First place went to the University of Missouri.

Webby Award
A Cronkite student project on South Africa is one of the honorees of the 2009 Webby Awards in the student category.

The project, “South Africa: At the Crossroads of Hate and Hope,” can be seen on the Cronkite Zine at http://cronkitezine.asu.edu/SouthAfrica/index.html.

The multimedia project is the work of 10 Cronkite students and two professors — Carol Schwalbe and Susan Green — who traveled to South Africa in June 2008 to document the lives of immigrants.

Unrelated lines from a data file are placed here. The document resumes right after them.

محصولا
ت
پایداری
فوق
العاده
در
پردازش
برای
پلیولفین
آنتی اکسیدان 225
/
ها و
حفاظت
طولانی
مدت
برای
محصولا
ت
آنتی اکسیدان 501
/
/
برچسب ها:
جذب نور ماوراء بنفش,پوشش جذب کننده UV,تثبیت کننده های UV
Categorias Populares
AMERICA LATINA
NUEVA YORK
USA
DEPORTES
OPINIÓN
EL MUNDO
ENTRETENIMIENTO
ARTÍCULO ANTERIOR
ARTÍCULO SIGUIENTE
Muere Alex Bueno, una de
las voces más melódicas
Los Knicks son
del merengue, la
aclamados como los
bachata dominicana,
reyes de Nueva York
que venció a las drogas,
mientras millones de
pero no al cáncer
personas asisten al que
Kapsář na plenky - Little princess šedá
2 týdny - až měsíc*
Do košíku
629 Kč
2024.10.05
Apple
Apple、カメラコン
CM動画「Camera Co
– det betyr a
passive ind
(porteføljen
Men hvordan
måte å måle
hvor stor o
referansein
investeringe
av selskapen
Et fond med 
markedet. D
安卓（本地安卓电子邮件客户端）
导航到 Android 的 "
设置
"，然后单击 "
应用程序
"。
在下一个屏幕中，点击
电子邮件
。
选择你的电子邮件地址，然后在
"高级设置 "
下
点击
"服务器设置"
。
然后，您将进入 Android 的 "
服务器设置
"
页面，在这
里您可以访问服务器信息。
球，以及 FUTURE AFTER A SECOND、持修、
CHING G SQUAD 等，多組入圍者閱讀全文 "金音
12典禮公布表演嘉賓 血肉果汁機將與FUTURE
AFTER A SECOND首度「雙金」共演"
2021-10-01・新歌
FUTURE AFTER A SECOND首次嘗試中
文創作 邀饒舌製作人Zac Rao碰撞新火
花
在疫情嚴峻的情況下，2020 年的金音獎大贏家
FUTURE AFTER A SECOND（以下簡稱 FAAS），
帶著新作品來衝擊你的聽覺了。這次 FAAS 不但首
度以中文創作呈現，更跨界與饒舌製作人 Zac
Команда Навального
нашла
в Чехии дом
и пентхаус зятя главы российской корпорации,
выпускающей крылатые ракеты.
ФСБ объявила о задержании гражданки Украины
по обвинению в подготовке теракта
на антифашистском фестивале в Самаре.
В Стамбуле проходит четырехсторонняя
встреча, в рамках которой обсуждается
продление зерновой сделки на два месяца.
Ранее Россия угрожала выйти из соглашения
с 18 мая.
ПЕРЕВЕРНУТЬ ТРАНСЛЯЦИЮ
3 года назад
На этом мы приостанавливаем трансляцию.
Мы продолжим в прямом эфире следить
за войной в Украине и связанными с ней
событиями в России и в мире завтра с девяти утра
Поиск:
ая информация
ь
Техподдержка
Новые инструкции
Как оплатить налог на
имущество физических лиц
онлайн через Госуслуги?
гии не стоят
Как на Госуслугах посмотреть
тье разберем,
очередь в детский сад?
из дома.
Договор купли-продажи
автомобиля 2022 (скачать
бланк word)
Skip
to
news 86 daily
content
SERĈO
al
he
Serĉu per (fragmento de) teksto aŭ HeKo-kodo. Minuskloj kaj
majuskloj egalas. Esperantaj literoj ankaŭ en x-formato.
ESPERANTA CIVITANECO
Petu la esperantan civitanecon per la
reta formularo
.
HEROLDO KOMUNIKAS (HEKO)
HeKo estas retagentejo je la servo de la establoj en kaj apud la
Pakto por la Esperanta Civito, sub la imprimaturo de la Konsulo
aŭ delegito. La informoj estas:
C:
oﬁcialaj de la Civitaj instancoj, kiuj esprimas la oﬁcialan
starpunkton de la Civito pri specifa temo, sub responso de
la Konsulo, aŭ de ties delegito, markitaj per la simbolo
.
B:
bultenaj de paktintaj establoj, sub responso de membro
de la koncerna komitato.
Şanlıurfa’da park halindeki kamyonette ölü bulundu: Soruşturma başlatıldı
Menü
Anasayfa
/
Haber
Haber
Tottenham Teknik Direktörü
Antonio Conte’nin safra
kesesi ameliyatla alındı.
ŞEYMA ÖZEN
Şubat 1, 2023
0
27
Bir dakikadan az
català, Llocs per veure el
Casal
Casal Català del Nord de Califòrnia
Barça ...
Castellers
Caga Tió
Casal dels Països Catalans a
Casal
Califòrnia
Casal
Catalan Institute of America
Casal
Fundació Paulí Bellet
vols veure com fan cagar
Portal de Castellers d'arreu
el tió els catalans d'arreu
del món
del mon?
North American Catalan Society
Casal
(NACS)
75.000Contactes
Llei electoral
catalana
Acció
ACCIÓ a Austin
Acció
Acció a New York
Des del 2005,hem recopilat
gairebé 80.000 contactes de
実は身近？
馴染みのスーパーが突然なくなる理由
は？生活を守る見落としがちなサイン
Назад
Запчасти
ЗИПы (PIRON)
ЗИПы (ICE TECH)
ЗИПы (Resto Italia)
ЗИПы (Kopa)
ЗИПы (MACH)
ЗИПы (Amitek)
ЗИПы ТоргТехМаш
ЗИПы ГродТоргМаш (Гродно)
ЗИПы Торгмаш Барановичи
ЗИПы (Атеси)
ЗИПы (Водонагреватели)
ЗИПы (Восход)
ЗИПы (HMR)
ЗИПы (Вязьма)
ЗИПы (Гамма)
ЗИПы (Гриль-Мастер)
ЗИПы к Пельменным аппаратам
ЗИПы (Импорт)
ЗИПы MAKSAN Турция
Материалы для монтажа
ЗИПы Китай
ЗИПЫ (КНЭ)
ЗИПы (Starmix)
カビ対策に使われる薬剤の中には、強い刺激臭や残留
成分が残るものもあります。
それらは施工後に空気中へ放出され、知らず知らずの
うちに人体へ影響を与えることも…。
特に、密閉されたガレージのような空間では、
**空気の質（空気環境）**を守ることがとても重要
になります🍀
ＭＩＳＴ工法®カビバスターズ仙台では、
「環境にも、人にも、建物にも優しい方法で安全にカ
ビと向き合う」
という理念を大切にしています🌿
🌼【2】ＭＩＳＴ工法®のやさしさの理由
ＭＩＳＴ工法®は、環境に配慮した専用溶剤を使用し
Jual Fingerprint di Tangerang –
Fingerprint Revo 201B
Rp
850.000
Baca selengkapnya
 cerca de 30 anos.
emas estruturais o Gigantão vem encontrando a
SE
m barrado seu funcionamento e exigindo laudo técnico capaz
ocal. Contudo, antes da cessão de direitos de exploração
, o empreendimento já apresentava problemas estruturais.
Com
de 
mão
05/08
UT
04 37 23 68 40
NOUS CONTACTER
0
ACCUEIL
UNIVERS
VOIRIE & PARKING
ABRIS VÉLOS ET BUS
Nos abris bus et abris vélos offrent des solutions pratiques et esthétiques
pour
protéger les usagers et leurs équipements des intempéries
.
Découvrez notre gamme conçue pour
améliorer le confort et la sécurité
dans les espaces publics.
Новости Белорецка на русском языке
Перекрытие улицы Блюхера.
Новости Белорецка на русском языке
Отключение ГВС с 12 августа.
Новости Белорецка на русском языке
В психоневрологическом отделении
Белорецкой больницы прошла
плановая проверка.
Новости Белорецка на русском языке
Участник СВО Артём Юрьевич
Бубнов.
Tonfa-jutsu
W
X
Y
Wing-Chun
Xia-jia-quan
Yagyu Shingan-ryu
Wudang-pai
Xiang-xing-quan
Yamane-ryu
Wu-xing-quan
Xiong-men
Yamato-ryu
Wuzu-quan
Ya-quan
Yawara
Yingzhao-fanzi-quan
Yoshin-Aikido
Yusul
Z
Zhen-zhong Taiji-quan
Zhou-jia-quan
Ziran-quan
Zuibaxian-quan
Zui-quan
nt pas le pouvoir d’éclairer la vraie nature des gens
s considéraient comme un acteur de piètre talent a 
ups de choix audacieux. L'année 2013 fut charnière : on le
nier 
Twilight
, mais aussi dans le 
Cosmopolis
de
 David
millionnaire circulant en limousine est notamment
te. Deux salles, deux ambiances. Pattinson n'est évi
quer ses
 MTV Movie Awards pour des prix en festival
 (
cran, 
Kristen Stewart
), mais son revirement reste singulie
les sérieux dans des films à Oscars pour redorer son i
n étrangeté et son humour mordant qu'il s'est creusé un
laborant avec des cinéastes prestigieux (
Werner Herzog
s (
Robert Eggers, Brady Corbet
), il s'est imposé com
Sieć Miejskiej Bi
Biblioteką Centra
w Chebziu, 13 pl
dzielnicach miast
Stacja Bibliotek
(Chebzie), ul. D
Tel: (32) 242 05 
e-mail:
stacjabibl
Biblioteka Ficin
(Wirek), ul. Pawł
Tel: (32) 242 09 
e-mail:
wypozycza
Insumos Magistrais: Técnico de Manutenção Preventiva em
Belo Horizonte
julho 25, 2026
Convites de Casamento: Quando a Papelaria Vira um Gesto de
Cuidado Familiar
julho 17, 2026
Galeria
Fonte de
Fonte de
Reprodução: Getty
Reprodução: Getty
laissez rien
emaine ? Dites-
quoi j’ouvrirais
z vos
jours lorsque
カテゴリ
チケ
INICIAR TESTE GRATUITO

Their work, which was funded through a generous grant from the Howard G. Buffett Foundation, was selected for top recognition from among nearly 10,000 entries received from all 50 states and more than 60 countries.

The official honoree distinction is awarded to the top 15 percent of all work entered that exhibits remarkable achievement.

ONA Showcase
A project on families divided by the U.S.-Mexico border has been selected by the Online News Association as an example of effective multimedia storytelling.

The project, “Divided Families,” was produced by students in an In-Depth Reporting class taught by Associate Dean Kristin Gilger and developed for the Web by an advanced online media class taught by Assistant Professor Carol Schwalbe with assistance from student Nancie Dodge.

The ONA chose the project for inclusion in its “Interactive Narratives: The Best in Multimedia Storytelling” in the border category, along with projects from The Washington Post, the Los Angeles Times and the Arizona Daily Star.

All-American City Competition
Tania Mendes, a sophomore broadcast major, played the part of a newscaster for Phoenix’s presentation to the judges during the All-American City competition this summer in Tampa, Fla.

Delegations from 29 competing cities made presentations and touted accomplishments such as job creation, downtown revitalization, crime reduction, community-based problem solving, grassroots civic engagement and cooperation between public, private and nonprofit sectors.

The Phoenix group included Mendes, who talked about ASU’s Downtown Phoenix Campus.
Mendes said that students particularly appreciate the Valley’s new light rail service, the new Civic Space park and internships at local media outlets.

Ten cities were awarded the All-American honor. In addition to Phoenix, winners were: Inglewood, Calif.; Fort Wayne, Ind.; Richmond, Ind.; Wichita, Kan.; Somerville, Mass.; Albany, N.Y.; Kinston, N.C.; Statesville, N.C.; and Caroline County, Va.